Appartenere alla propria notte, qui e subito, è una suggestione fascinosa, uno sguardo allo specchio. In fondo è l'impresa di questa traccia dell'«Essere Umani» inseguita dalla presidente dei Filosofi lungo l'Oglio, Francesca Nodari e l'altra sera, con il suo popolo itinerante, nella bella palestra dell'oratorio a Urago d'Oglio per ascoltare questa notte difficile e ferma all'ora terza, dove non si conosce se avanza o è bloccata, dove si dubita di una ventura dell'alba, di un'uscita naturale verso il chiaro. Saluti del sindaco Brugali, dell'assessore Chittò, del presidente Fondazione Cogeme, Archetti.
Il contributo del prof. Valerii - ha introdotto Nodari - rientra pienamente nell'importanza di fare cultura in termini di analisi sociologica e in una forma letteraria classica rinvenuta felicemente come il romanzo...».
«Viviamo un turbamento inizia il prof. Valerli e dobbiamo uscirne, ripercorrere quanto ci è successo, come siamo arrivati qui. Parto da tre titoli: il primo è di Fulaiyama, «La Fine della storia»: 1989, il muro di Berlino viene abbattuto e tutto sembra finire; il secondo libro è «Il mondo è piatto» di Friedman, si riferisce alla piattezza di un potente imbattibile intemet che sembrava liberarci da ogni chiusura; gennaio 2019, il settimanale " Economist" registra tutte le montagne economiche vinte; ma, a maggio di quest'anno, sempre l'" Economist" offre la copertina, «Goodbye Globalisation».
E dopo 30 anni parliamo ancora di una seconda guerra fredda. «Nel libro continua il relatore appare la società del rancore, c'è la sensazione di aver subito un torto di non essere stati riconosciuti in un merito. Il modello dello sviluppo storico del nostro Paese si è rotto. La certezza era che le nuove generazioni sarebbero andate incontro a condizioni migliori rispetto al passato: erano anni in cui i figli di contadini e operai con i figli dei ricchi costituivano il Centro del Paese. Un ciclo storico straordinario: lavoro, consumo, rialzo del livello di istruzione, rete di protezione sociale. L'attuale generazione di giovani è destinata a condizioni peggiori delle generazioni precedenti».
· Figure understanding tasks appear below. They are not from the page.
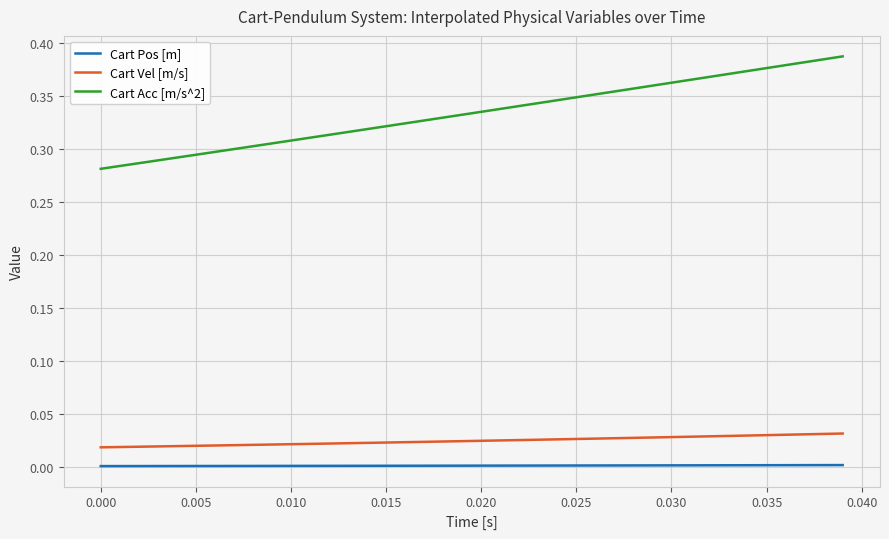

True or false: Cart Vel [m/s] and Cart Acc [m/s^2] intersect in this chart.

False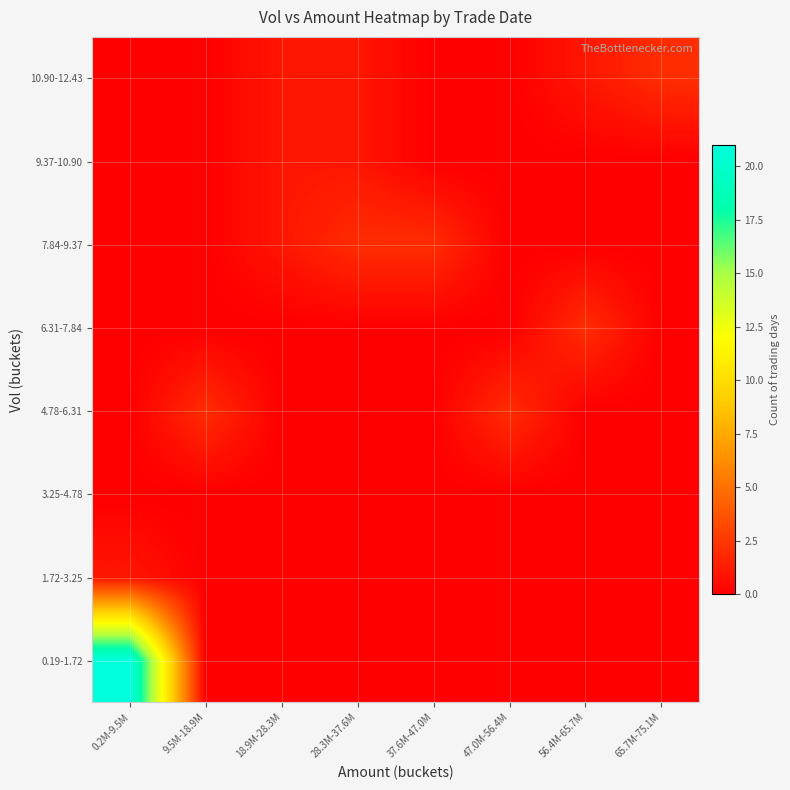

Which series changed the most between 28.3M-37.6M and 47.0M-56.4M?

4.78-6.31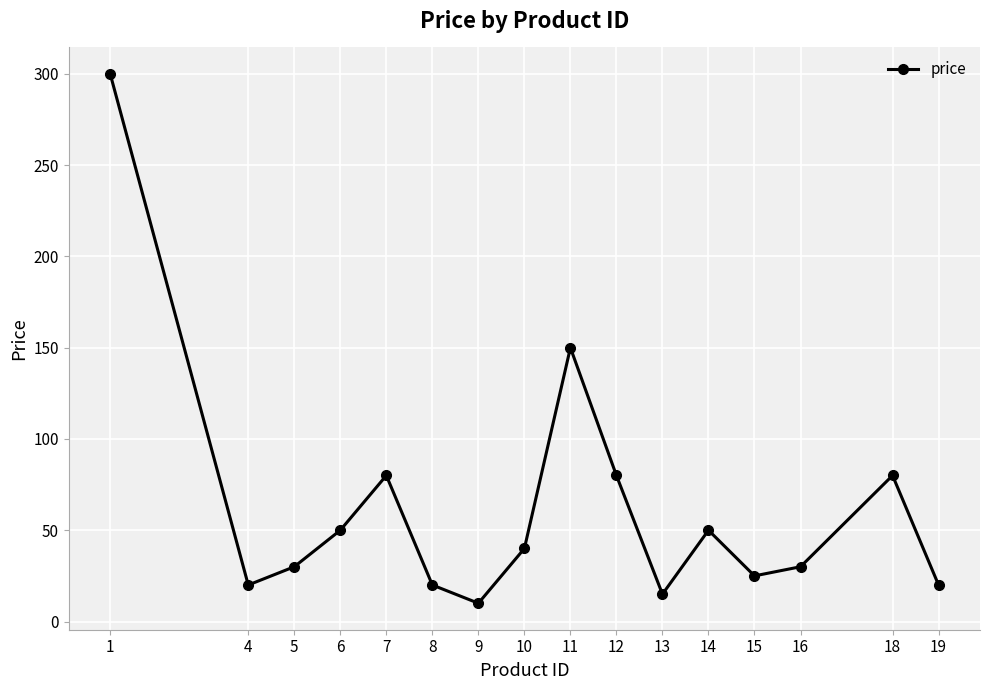

Where is the first local minimum?

4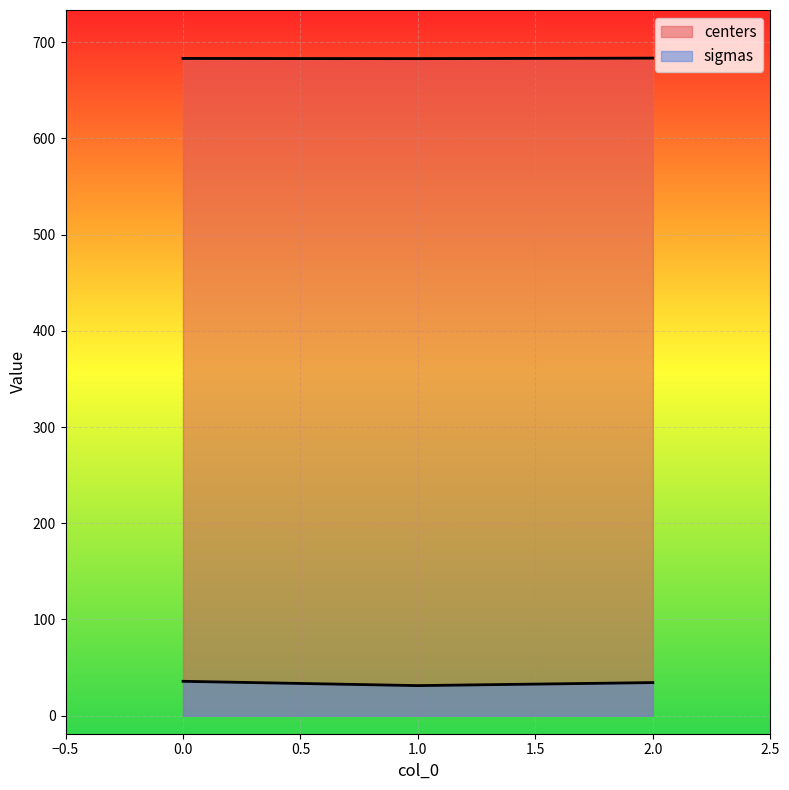

How many lines are shown in the chart?

2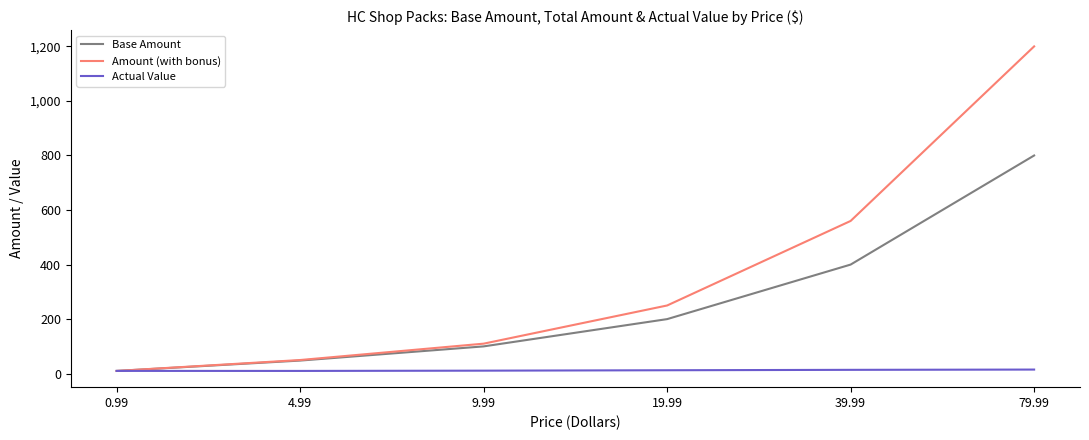

Which series has the largest range (max minus min)?

Amount (with bonus)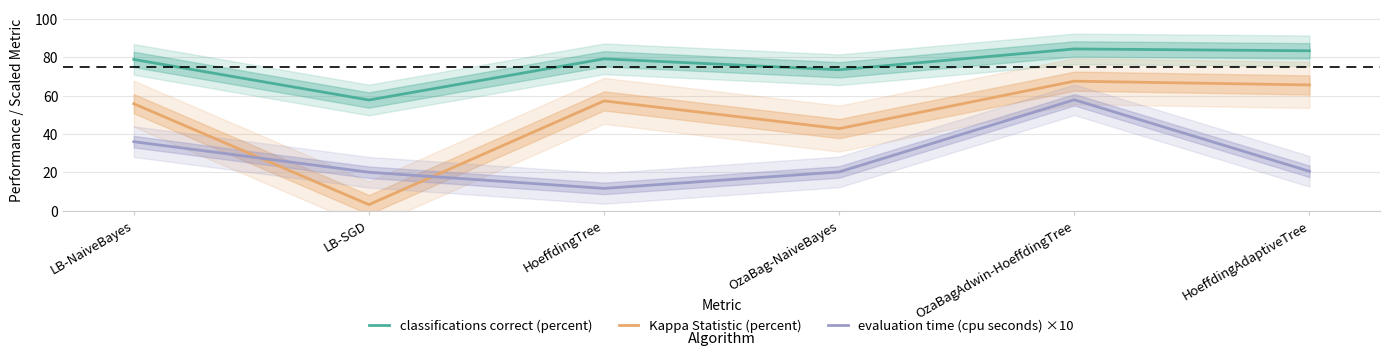

List the labels in order of Kappa Statistic (percent) value, largest first.

OzaBagAdwin-HoeffdingTree, HoeffdingAdaptiveTree, HoeffdingTree, LB-NaiveBayes, OzaBag-NaiveBayes, LB-SGD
Crisi. La crisi colpisce anche nella dimensione immateriale: negli ultimi anni, sottolinea il prof. Valerii, abbiamo assistito alle narrazioni post ideologiche su cui ci eravamo impegnati a costruire la nostra identità: la fiducia nel trovare una nuova patria nell'Europa Unita, sogno, in parte, a pezzi; la seconda narrazione, la globalizzazione: sarebbe stata una ricca tavola imbandita a cui ci saremmo accomodati e invece ci siamo accorti di essere tanti esclusi; la terza narrazione ci suggeriva che Internet avrebbe distribuito giustizia e democrazia e invece abbiamo scoperto fake news, un'anarchia insopportabile, un antisisterna comunicativo.
Siamo nel pianeta dell'antropologia dell'insicurezza. E' nato un nazionalismo protettivo, chiuse le frontiere, via i poveri. Il pericolo è la deflazione dello spirito, si guarda indietro, alla trappola del nostalgismo. «Io invece - conclude il prof. Valerii - credo nella cultura della speranza. Credo nel rilancio della parte migliore che è dentro di noi. La speranza come fondamento antologico che dà una spallata all'egoismo nazionalistico, alla chiusura verso gli altri, che ci costringe ad alzare il capo verso la certezza che il nostro io nell'altro, reciprocamente, è ciò su cui dobbiamo investire. Con la speranza della reciprocità si anticipa l'alba, e si chiude l'antropologia dell'insicurezza, lo scuro più cupo della nostra notte».